The first season began with Charlie going on the run in her distinctive powder-blue Plymouth Barracuda, with Benjamin Bratt on her tail as head of security at the Vegas casino she was fleeing. The finale featured the introduction of Rhea Perlman as Beatrix Hasp, the mobbed-up owner of a rival casino, presented as a potential Big Bad. But after an initial joke about how Charlie has been living in constant danger presented by anonymous inept assassins, the story shifts in a way that causes Poker Face to lose its connective tissue and much of its justification for Charlie Cale to be crisscrossing the United States at all. At some point, she even settles down and spends consecutive episodes in the same place and, at that stage, all differentiation between Poker Face and Elsbeth is gone.
I completely agree that the serialized backdrop for Poker Face was unsustainable. You couldn’t just have Benjamin Bratt showing up at the end of every episode, Charlie evading him in her Barracuda and then going exactly far enough away in the same distinctive car for him to find her the next week.

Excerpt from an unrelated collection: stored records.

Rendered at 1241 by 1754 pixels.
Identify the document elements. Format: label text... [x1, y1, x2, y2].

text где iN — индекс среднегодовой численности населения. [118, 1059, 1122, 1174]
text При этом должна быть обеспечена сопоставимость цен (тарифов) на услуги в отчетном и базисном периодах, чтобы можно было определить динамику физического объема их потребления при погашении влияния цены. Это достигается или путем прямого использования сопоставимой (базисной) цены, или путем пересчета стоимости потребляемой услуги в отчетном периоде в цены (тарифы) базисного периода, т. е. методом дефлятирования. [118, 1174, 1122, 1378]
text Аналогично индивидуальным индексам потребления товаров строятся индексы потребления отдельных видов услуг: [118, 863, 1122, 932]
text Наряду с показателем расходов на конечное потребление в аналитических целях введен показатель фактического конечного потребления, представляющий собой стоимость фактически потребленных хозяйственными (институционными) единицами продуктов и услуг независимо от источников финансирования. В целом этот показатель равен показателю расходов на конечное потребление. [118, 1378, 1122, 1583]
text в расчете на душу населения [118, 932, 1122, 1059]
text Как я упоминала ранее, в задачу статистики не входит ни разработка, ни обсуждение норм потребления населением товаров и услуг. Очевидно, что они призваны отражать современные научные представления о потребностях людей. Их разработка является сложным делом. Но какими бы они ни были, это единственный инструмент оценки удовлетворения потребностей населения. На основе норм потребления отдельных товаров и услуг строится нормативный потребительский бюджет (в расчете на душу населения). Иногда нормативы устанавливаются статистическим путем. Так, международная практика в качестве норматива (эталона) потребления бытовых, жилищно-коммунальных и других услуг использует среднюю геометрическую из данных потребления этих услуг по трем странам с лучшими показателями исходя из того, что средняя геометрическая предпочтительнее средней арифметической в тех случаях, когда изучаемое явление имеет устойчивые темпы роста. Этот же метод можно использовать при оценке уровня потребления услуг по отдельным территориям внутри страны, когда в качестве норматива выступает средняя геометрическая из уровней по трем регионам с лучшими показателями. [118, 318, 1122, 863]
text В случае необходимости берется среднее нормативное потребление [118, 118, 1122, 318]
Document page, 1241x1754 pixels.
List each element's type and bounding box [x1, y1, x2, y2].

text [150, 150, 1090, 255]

But this isn’t a Jessica Fletcher situation, in which one town coincidentally had an unnerving number of murders that could only be solved by one intrepid novelist. Charlie Cale is herself the magnet for murder and, after a while, the weightlessness of the series begins to sell both the character and Lyonne’s performance short. Even in one episode in which Charlie has a romantic entanglement with a victim, the embrace of darkness that was so intriguing in the first season is gone. Sure, Charlie Cale probably shouldn’t be perpetually progressing through stages of grief, but her quippy, constantly vaping joviality is head-scratching.

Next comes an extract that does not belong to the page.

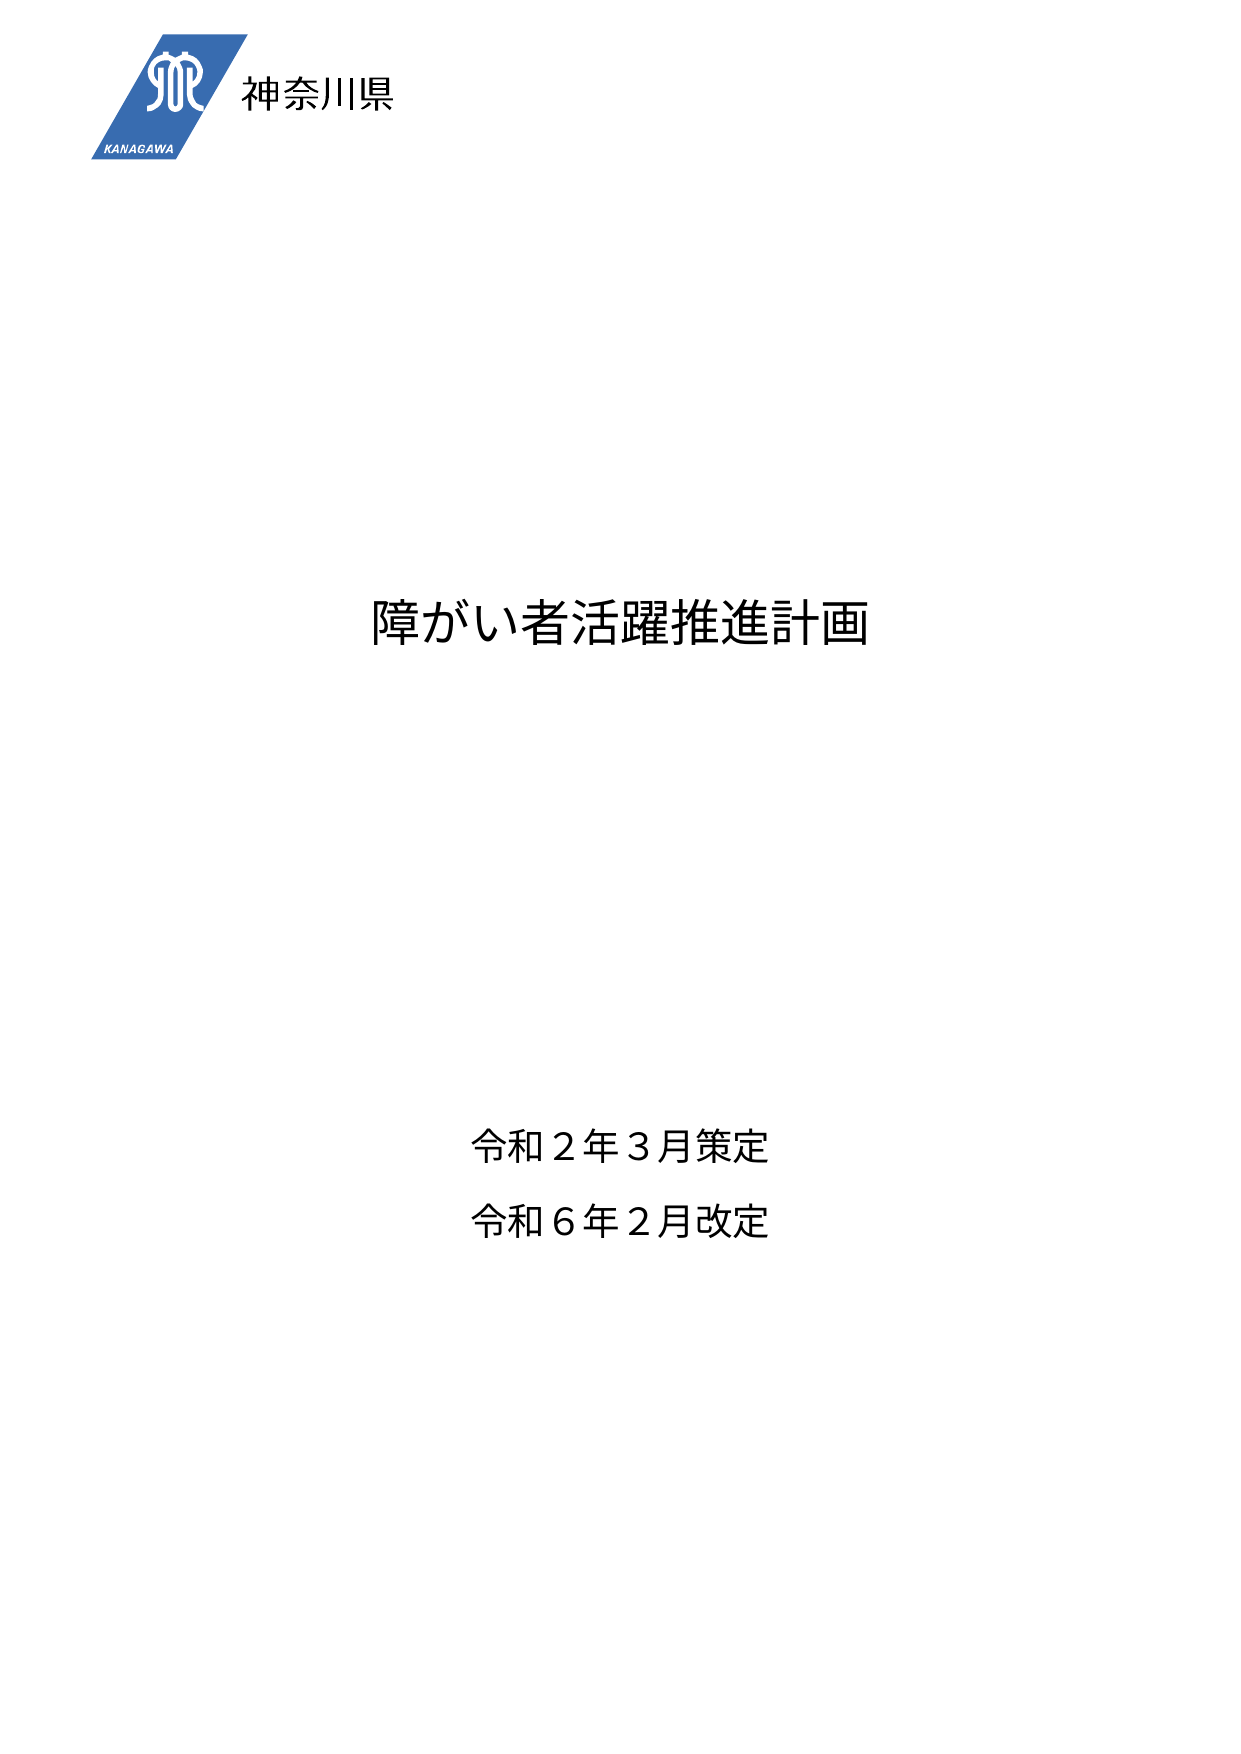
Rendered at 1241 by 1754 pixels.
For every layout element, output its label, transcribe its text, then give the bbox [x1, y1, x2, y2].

Rather than making even small structural or aesthetic leaps between different episodes, these 10 installments are fizzy and formulaic, offering the opportunity for lots of meta-commentary on television and film storytelling, but nothing that advances the conversation beyond what the first season provided.
It’s no surprise, then, that my favorite of these episodes was the sixth, “Sloppy Joseph,” in which the murder victim is a gerbil and Charlie has to face off against an eight-year-old Bad Seed, convincingly and amusingly played by Eva Jade Halford. It’s the only episode where I was never entirely certain how it would resolve or what its lesson would be for Charlie. Plus it features David Krumholtz — Slums of Beverly Hills reunion! — and Margo Martindale, so what’s not to like?

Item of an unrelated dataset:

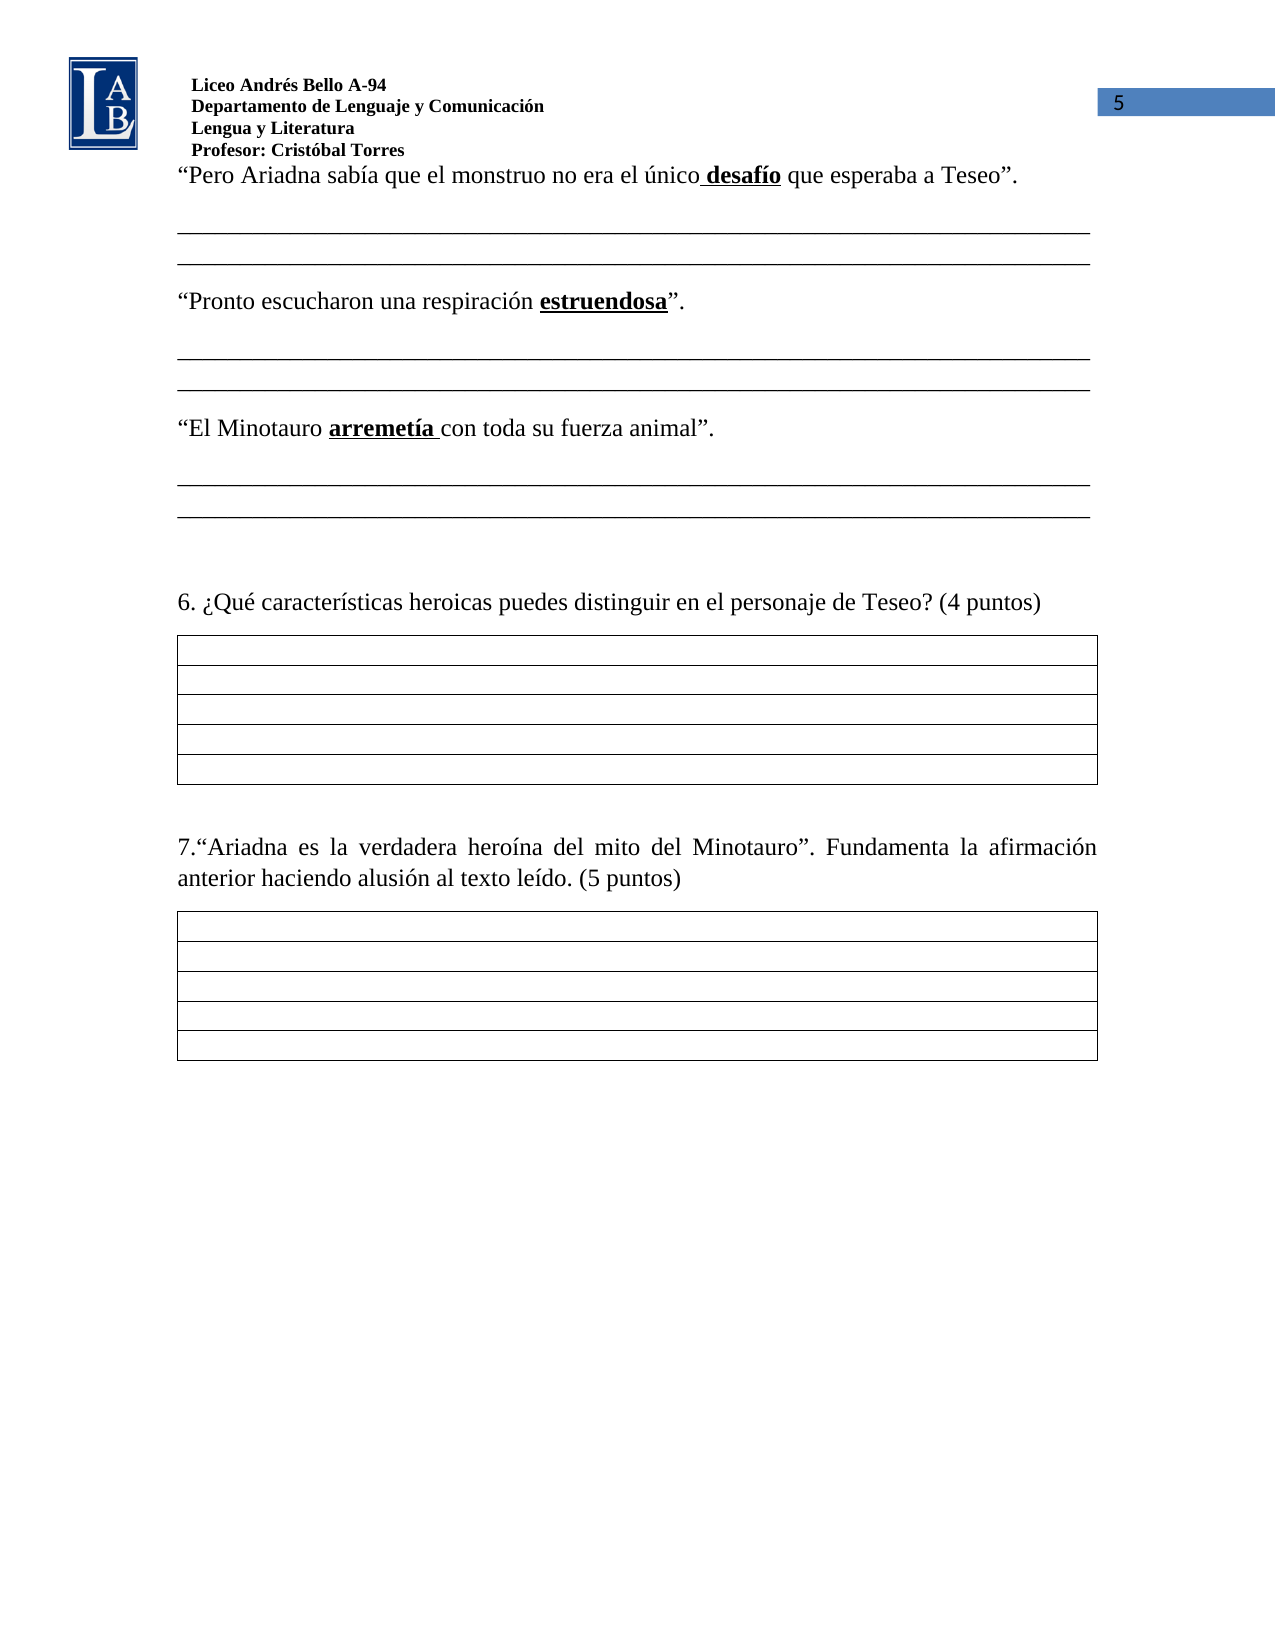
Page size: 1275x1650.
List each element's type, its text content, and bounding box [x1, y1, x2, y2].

There are very good guest performances throughout, including Kumail Nanjiani as a Florida cop with an alligator sidekick, Sam Richardson as an aspiring screenwriter with a love for heist films, and Method Man as an enthusiastic gym owner. John Mulaney shows up and drinks a lot of milk, Simon Rex throws a baseball gamely and Katie Holmes is there, too, which is nice. There’s vocal continuity from Steve Buscemi, heard in multiple episodes, while Patti Harrison gets to make a repeat engagement as well.
What’s missing, though, is the kind of sit-up-and-take-notice performance that Nick Nolte gave in “The Orpheus Syndrome” or that Joseph Gordon-Levitt and Stephanie Hsu provided in “Escape from Shit Mountain.” The imperative for this season’s lineup of guest stars seems to be “Come hang out with Natasha Lyonne for 10 days!” not “Here’s the chance to give a killer performance you’d never get to give in any other situation.”
And that, like Poker Face season two in general, is just fine. Maybe the problem isn’t achievement or aspiration, then, but expectations. Consider them realigned.